What Have Inspectors Found at Crescent Cities Nursing & Rehabilitation Center?

State health inspectors documented 39 deficiencies at CRESCENT CITIES NURSING & REHABILITATION CENTER during 2018 to 2024. These included: 1 Immediate Jeopardy (the most serious level, indicating potential for serious harm or death), 35 with potential for harm, and 3 minor or isolated issues. Immediate Jeopardy findings are rare and represent the most serious regulatory concerns. They require immediate corrective action.

Who Owns and Operates Crescent Cities Nursing & Rehabilitation Center?

CRESCENT CITIES NURSING & REHABILITATION CENTER is owned by a for-profit company. For-profit facilities operate as businesses with obligations to shareholders or private owners. The facility is operated by LIFEWORKS REHAB, a chain that manages multiple nursing homes.
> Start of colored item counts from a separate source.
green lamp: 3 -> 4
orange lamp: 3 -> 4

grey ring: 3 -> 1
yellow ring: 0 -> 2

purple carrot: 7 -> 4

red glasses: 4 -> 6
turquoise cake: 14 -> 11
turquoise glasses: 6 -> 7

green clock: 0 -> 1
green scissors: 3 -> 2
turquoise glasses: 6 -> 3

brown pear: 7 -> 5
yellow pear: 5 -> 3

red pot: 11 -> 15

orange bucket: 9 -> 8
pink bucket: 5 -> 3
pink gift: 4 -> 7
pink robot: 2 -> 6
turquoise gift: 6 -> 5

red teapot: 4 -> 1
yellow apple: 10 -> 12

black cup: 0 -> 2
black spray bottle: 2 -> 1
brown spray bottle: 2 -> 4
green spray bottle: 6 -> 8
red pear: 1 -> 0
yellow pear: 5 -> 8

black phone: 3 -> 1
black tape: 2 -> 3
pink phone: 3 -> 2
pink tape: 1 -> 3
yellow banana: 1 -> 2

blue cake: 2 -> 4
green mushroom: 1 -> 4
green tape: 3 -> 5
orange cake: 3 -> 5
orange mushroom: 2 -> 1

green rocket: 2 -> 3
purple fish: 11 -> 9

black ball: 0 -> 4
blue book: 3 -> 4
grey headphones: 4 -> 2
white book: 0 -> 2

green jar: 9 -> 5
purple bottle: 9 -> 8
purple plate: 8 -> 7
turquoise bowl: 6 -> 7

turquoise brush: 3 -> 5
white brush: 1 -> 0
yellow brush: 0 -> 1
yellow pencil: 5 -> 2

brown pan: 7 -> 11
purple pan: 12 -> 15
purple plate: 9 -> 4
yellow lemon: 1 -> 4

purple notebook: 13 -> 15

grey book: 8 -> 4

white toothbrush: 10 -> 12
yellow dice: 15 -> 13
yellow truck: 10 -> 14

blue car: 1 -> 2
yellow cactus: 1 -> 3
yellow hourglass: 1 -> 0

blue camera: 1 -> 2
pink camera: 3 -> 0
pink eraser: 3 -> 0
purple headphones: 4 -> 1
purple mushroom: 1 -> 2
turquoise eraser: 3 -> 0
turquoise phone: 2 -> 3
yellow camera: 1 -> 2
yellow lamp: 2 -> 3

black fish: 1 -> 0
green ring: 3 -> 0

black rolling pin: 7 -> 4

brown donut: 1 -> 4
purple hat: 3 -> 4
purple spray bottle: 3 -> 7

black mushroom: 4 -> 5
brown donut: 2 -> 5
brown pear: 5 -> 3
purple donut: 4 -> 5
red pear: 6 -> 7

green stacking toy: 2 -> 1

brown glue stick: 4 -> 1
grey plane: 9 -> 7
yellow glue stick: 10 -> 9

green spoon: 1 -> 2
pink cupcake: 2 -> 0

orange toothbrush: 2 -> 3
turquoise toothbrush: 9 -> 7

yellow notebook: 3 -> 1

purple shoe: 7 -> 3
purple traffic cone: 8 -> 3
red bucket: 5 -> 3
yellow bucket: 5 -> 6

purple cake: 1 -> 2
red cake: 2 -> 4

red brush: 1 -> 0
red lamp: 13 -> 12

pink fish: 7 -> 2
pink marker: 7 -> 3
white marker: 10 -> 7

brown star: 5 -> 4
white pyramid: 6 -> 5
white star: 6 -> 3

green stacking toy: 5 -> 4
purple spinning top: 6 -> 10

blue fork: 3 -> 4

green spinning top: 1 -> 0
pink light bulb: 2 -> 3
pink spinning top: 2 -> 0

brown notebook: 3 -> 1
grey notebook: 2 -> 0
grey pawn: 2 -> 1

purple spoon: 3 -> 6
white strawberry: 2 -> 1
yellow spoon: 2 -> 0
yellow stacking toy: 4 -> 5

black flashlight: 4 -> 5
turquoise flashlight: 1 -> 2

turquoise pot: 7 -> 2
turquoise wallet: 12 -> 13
With 158 certified beds and approximately 152 residents (about 96% occupancy), it is a mid-sized facility located in RIVERDALE, Maryland.

How Does Crescent Cities Nursing & Rehabilitation Center Compare to Other Maryland Nursing Homes?

Compared to the 100 nursing homes in Maryland, CRESCENT CITIES NURSING & REHABILITATION CENTER's overall rating (2 stars) is below the state average of 3.0, staff turnover (25%) is significantly lower than the state average of 46%, and health inspection rating (1 stars) is much below the national benchmark.

What Should Families Ask When Visiting Crescent Cities Nursing & Rehabilitation Center?

Based on this facility's data, families visiting should ask: "What changes have been made since the serious inspection findings, and how are you preventing similar issues?" "Can I visit during a mealtime to observe dining assistance and food quality?" "How do you handle medical emergencies, and what is your hospital transfer rate?" "Can I speak with family members of current residents about their experience?" These questions are particularly relevant given the facility's Immediate Jeopardy citations.

Is Crescent Cities Nursing & Rehabilitation Center Safe?

Based on CMS inspection data, CRESCENT CITIES NURSING & REHABILITATION CENTER has documented safety concerns. Inspectors have issued 1 Immediate Jeopardy citation (the most serious violation level indicating risk of serious injury or death). The facility has a 2-star overall rating and ranks #100 of 100 nursing homes in Maryland. Families considering this facility should ask detailed questions about what corrective actions have been taken since these incidents.

Do Nurses at Crescent Cities Nursing & Rehabilitation Center Stick Around?

Staff at CRESCENT CITIES NURSING & REHABILITATION CENTER tend to stick around. With a turnover rate of 25%, the facility is 21 percentage points below the Maryland average of 46%. Low turnover is a positive sign. It means caregivers have time to learn each resident's needs, medications, and personal preferences. Consistent staff also notice subtle changes in a resident's condition more quickly. Registered Nurse turnover is also low at 29%, meaning experienced RNs are available to handle complex medical needs.

Was Crescent Cities Nursing & Rehabilitation Center Ever Fined?

CRESCENT CITIES NURSING & REHABILITATION CENTER has been fined $16,801 across 1 penalty action. This is below the Maryland average of $33,247. While any fine indicates a compliance issue, fines under $50,000 are relatively common and typically reflect isolated problems that were subsequently corrected. Families should ask what specific issues led to these fines and confirm they've been resolved.

Is Crescent Cities Nursing & Rehabilitation Center on Any Federal Watch List?

CRESCENT CITIES NURSING & REHABILITATION CENTER is not on any federal watch list. The most significant is the Special Focus Facility (SFF) program, which identifies the bottom 1% of nursing homes nationally based on persistent, serious quality problems. Not being on this list means the facility has avoided the pattern of deficiencies that triggers enhanced federal oversight. This is a positive indicator, though families should still review the facility's inspection history directly.